Les cellules donnent toutes sur ce couloir faiblement éclairé. Cloche du couvre-feu. La Prieure pousse la porte entrouverte de la cellule de Blanche.

LA PRIEURE

La règle est de fermer sa porte, mon enfant…

BLANCHE

Je… Je… J’aurais cru… (Avec un rien de faux enjouement dans la voix :) C’est que je n’y voyais pas du tout, ma Mère.

LA PRIEURE

Qu’avez-vous besoin d’y voir pour dormir ?

BLANCHE

Je… Je… Je n’ai pas envie de dormir.

LA PRIEURE

Les nuits au Carmel sont courtes, et une bonne religieuse, ainsi qu’un bon soldat, doit pouvoir dormir à volonté. Lorsqu’on est jeune et bien portante comme vous, l’habitude s’acquiert avec le temps.

BLANCHE

Je vous demande pardon, ma Mère…

LA PRIEURE

Oublions cet enfantillage…

 

La Prieure s’en va en refermant la porte. Blanche tâtonne un moment puis finit par entrouvrir la porte. La Prieure revient, s’en aperçoit, hésite, puis passe son chemin sans refermer.

 

SCÈNE IV

 

À l’infirmerie. Marie de l’Incarnation et le médecin au chevet de la Prieure.

 

LE MÉDECIN

J’ai grand-peur que nous ne puissions plus rien… Vous avez trop exigé de vous, ma Mère, et je ne suis pas le bon Dieu…

 

Regard de la Prieure, qui détourne aussitôt les yeux et dit d’un ton de reproche, et avec une vivacité un peu puérile, où transparaît une crainte qu’elle ne peut tout à fait celer :

 

LA PRIEURE

Vraiment ? Êtes-vous sûr ? J’aurais cru pourtant… Hier j’ai pris mon potage, non seulement sans répugnance, mais presque avec plaisir, n’est-ce pas, Mère Marie de l’Incarnation ?

MÈRE MARIE

Votre Révérence dit vrai…

LA PRIEURE

À parler franc, je me sens même beaucoup mieux qu’à ma dernière crise. Les premières chaleurs m’ont toujours fait grand mal, c’est une bizarrerie de mon tempérament que connaissait bien votre prédécesseur, le pauvre feu M. Lannelongue.
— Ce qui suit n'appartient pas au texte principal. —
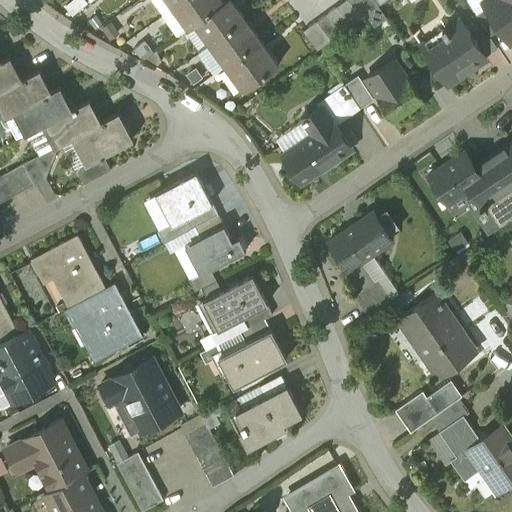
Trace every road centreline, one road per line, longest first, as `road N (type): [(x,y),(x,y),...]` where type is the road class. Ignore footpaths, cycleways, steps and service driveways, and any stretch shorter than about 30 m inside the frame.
road 1 (residential): [(286,233),(511,82)]
road 2 (residential): [(0,242),(216,125)]
road 3 (residential): [(216,125),(84,54),(9,0)]
road 4 (residential): [(192,511),(351,408)]
road 5 (residential): [(351,408),(286,233)]
road 6 (residential): [(286,233),(242,147),(216,125)]
road 7 (residential): [(415,511),(351,408)]
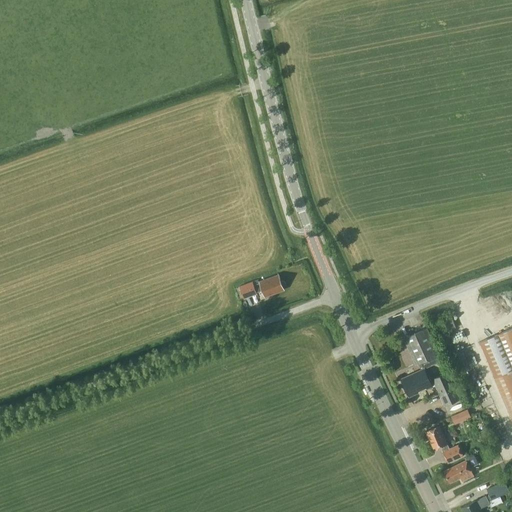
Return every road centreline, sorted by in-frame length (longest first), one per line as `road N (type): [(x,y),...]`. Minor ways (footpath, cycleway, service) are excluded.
road 1 (secondary): [(352,335),(303,218),(245,0)]
road 2 (secondary): [(435,511),(352,335)]
road 3 (unclassified): [(352,335),(511,271)]
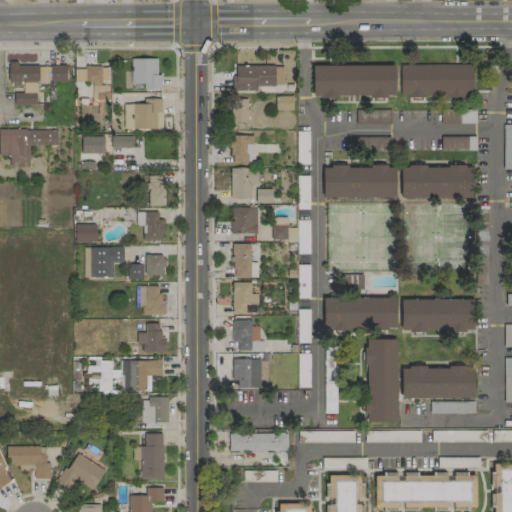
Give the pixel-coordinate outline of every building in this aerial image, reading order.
[(160,89),(160,75),(156,75),(156,58),(130,59),(131,89),(141,89),(160,89)] [(65,81),(65,66),(17,65),(17,62),(8,61),(8,82),(21,82),(21,93),(14,92),(14,104),(35,104),(36,81),(65,81)] [(231,91),(256,90),(256,86),(283,86),(282,65),(235,66),(235,75),(231,75),(231,91)] [(393,65),(393,95),(385,95),(385,97),(370,97),(369,95),(336,95),(336,97),(320,97),(320,95),(312,95),(312,66),(393,65)] [(399,65),(399,94),(408,94),(408,97),(423,97),(423,95),(470,95),(471,65),(399,65)] [(74,81),(92,81),(91,99),(108,100),(108,85),(100,85),(100,67),(74,67),(74,81)] [(292,96),(275,96),(275,110),(291,110),(292,96)] [(161,128),(160,98),(144,99),(144,104),(122,104),(123,129),(161,128)] [(248,122),(247,98),(229,99),(230,123),(248,122)] [(28,166),(28,145),(56,145),(56,129),(0,130),(0,155),(8,155),(9,167),(28,166)] [(230,163),(253,163),(254,135),(230,135),(230,163)] [(103,136),(80,136),(80,162),(88,161),(88,153),(103,153),(103,136)] [(133,147),(133,136),(110,136),(111,148),(133,147)] [(394,197),(322,197),(322,168),(329,168),(330,165),(346,165),(347,167),(369,167),(369,165),(386,165),(386,167),(394,167),(394,197)] [(467,197),(400,198),(399,168),(407,168),(407,165),(424,165),(425,167),(447,167),(447,165),(464,165),(464,167),(469,166),(469,174),(471,174),(472,188),(467,188),(467,197)] [(257,184),(256,168),(229,168),(230,199),(249,198),(249,184),(257,184)] [(162,206),(163,175),(147,175),(147,205),(162,206)] [(271,189),(255,189),(255,201),(270,202),(271,189)] [(230,233),(255,233),(256,207),(230,207),(230,233)] [(157,211),(136,212),(136,226),(142,226),(142,241),(163,240),(162,219),(157,219),(157,211)] [(95,242),(94,224),(74,224),(74,242),(95,242)] [(256,262),(249,263),(249,243),(231,244),(232,278),(256,278),(256,262)] [(83,277),(112,277),(112,263),(122,262),(122,247),(82,247),(83,277)] [(163,275),(163,256),(144,255),(143,275),(163,275)] [(142,279),(142,264),(127,264),(127,279),(142,279)] [(362,287),(362,275),(350,275),(350,281),(343,281),(343,287),(362,287)] [(249,283),(232,282),(231,313),(245,314),(245,304),(257,304),(257,293),(249,293),(249,283)] [(136,314),(163,314),(164,299),(158,299),(159,286),(137,286),(136,314)] [(395,298),(323,297),(322,329),(395,329),(395,298)] [(472,299),(399,299),(400,331),(473,330),(472,299)] [(231,320),(232,342),(237,342),(237,351),(262,351),(262,340),(257,340),(257,326),(250,326),(250,320),(231,320)] [(141,352),(162,352),(161,323),(144,323),(144,332),(136,332),(136,344),(141,344),(141,352)] [(396,339),(365,339),(364,422),(395,422),(396,339)] [(259,388),(258,358),(231,359),(231,381),(236,380),(236,388),(259,388)] [(110,361),(93,360),(93,365),(88,365),(88,383),(97,384),(97,392),(110,393),(110,361)] [(160,375),(161,361),(119,360),(119,391),(149,392),(149,375),(160,375)] [(472,366),(400,367),(400,399),(473,398),(472,366)] [(166,397),(140,398),(141,423),(167,422),(166,397)] [(228,451),(286,450),(286,432),(228,433),(228,451)] [(161,479),(162,434),(143,433),(143,446),(132,446),(131,460),(139,460),(139,479),(161,479)] [(45,447),(7,446),(7,464),(18,464),(18,470),(33,471),(33,478),(49,479),(49,462),(44,462),(45,447)] [(92,490),(104,470),(74,452),(55,483),(67,490),(74,479),(92,490)] [(0,486),(12,480),(0,459),(0,486)] [(511,511),(511,464),(493,465),(494,490),(492,490),(492,511),(511,511)] [(375,475),(374,508),(474,511),(476,475),(399,473),(399,476),(375,475)] [(360,511),(360,475),(328,475),(328,502),(328,511),(360,511)] [(161,487),(144,488),(144,495),(127,495),(127,511),(149,511),(150,501),(162,501),(161,487)] [(276,503),(275,511),(310,511),(310,504),(276,503)]
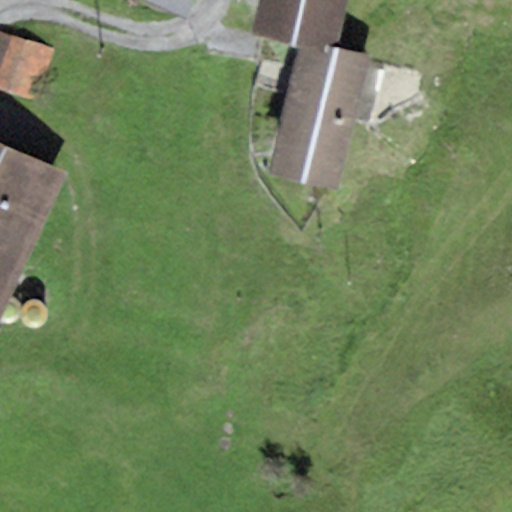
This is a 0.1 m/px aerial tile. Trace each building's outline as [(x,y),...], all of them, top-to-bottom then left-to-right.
[(142,0),(184,19),(192,0),(142,0)] [(344,0),(256,0),(249,34),(300,46),(302,36),(334,44),(344,0)] [(0,32),(0,86),(40,99),(55,49),(0,32)] [(267,171),(335,188),(370,53),(334,44),(302,36),(300,46),(267,171)] [(0,318),(66,170),(0,140),(0,318)]
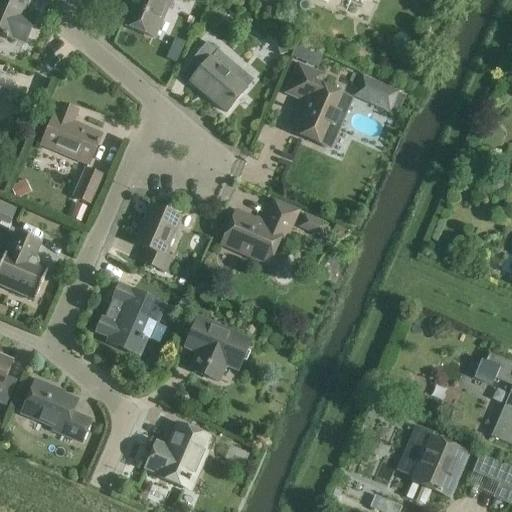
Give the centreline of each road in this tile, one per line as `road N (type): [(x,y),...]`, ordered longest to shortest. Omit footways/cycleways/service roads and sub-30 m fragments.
road 1 (residential): [(49,353),(150,110),(145,92),(84,47),(74,24),(78,0)]
road 2 (residential): [(49,353),(124,418),(101,472)]
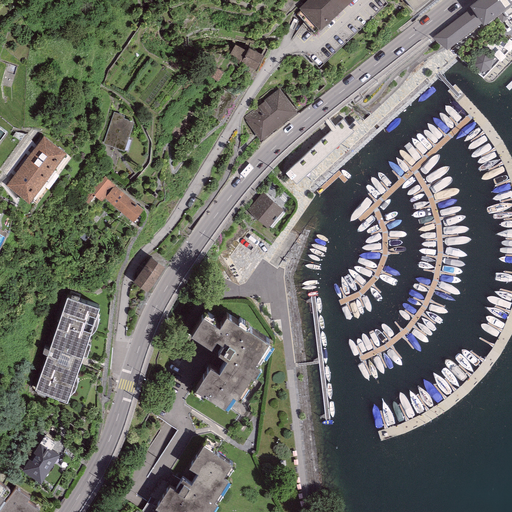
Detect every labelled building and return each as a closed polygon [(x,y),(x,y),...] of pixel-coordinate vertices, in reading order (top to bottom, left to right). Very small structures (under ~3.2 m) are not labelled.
[(308,0),(299,9),(319,30),(351,0),(308,0)] [(511,0),(476,0),(469,5),(471,7),(433,36),(447,50),(482,23),(483,25),(496,16),(506,30),(511,25),(511,0)] [(229,55),(242,62),(248,52),(235,45),(229,55)] [(248,52),(242,62),(255,70),(263,56),(250,49),(248,52)] [(478,66),(491,71),(495,58),(482,54),(478,66)] [(172,74),(164,68),(145,94),(153,100),(172,74)] [(244,118),(260,140),(296,112),(279,91),(244,118)] [(125,116),(113,112),(103,144),(124,151),(134,122),(124,118),(125,116)] [(343,119),(285,173),(296,184),(357,127),(360,125),(355,120),(349,125),(343,119)] [(43,136),(6,186),(29,203),(66,153),(43,136)] [(104,198),(115,186),(105,177),(96,187),(94,186),(89,191),(101,202),(104,198)] [(143,209),(115,186),(104,198),(133,222),(143,209)] [(282,208),(263,193),(256,202),(275,217),(282,208)] [(275,217),(256,202),(249,211),(267,226),(275,217)] [(248,255),(235,246),(226,257),(234,263),(239,267),(248,255)] [(134,281),(146,289),(162,264),(150,256),(134,281)] [(226,257),(226,256),(219,261),(226,269),(234,263),(226,257)] [(36,389),(67,399),(97,306),(67,295),(36,389)] [(206,317),(195,334),(214,347),(219,339),(227,343),(220,353),(229,358),(221,370),(212,365),(197,390),(225,407),(235,391),(242,395),(261,365),(257,362),(271,340),(229,314),(221,326),(206,317)] [(24,472),(41,482),(58,455),(40,444),(24,472)] [(158,509),(162,511),(204,511),(207,508),(212,511),(231,480),(224,476),(233,462),(206,446),(192,468),(199,472),(192,483),(183,478),(178,488),(173,485),(158,509)] [(0,511),(34,511),(38,506),(26,499),(28,496),(14,487),(12,490),(0,481),(0,511)]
Il faut que cet orage crève, et vous me verrez déjà bien soulagée…

 

Le médecin échange un regard avec Mère Marie de l’Incarnation.

 

LE MÉDECIN

Je voulais dire seulement qu’il serait bon d’interrompre les médecines et de laisser faire la nature, sans remuer davantage les humeurs… Quieta non movere.

MÈRE MARIE

Dieu veuille vous garder à nous, ma Mère !…

 

La Prieure tient les yeux fixés vers le sol. L’expression de son visage est dure, elle dit enfin, comme à elle-même :

 

LA PRIEURE

Je m’en remets à Lui pour guérir ou mourir, selon Sa Volonté.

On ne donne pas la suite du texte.